# [TASK STATEMENT]
Copy out each entry below verbatim, skipping the images.

[Page-level text extractions]
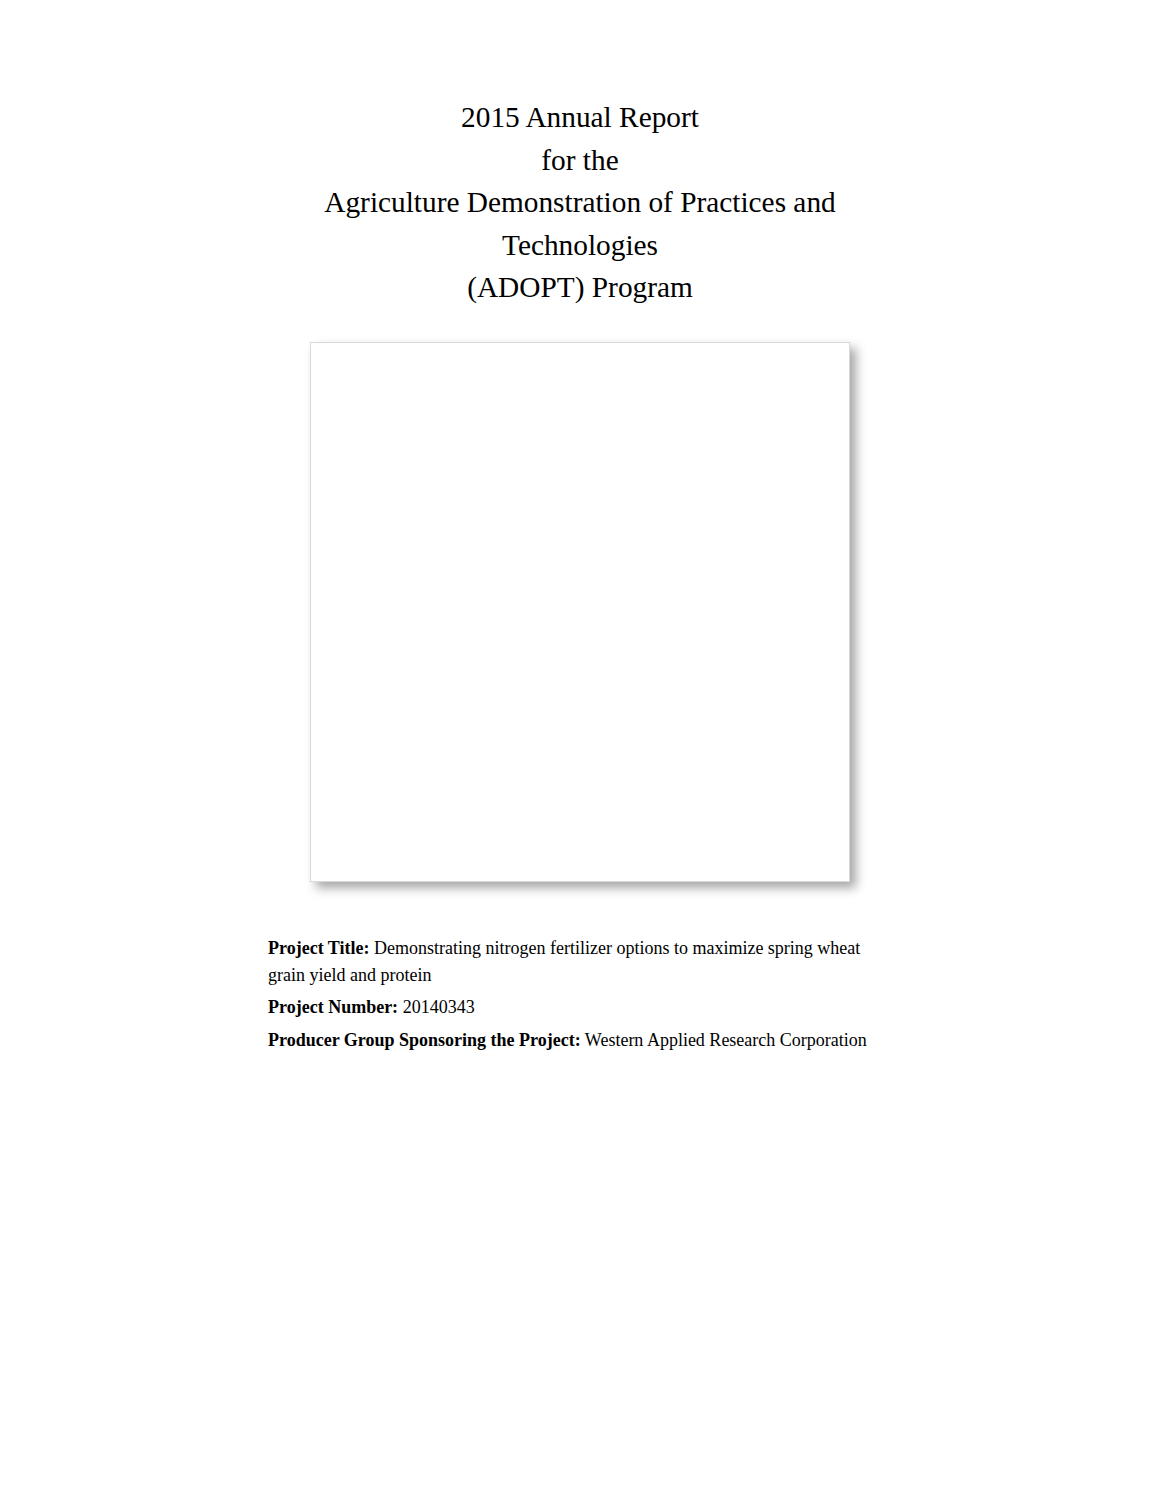2015 Annual Report
for the
Agriculture Demonstration of Practices and Technologies
(ADOPT) Program
Project Title: Demonstrating nitrogen fertilizer options to maximize spring wheat grain yield and protein
Project Number: 20140343
Producer Group Sponsoring the Project: Western Applied Research Corporation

# [TASK SOLUTION]
2015 Annual Report
for the
Agriculture Demonstration of Practices and Technologies
(ADOPT) Program
Project Title: Demonstrating nitrogen fertilizer options to maximize spring wheat grain yield and protein
Project Number: 20140343
Producer Group Sponsoring the Project: Western Applied Research Corporation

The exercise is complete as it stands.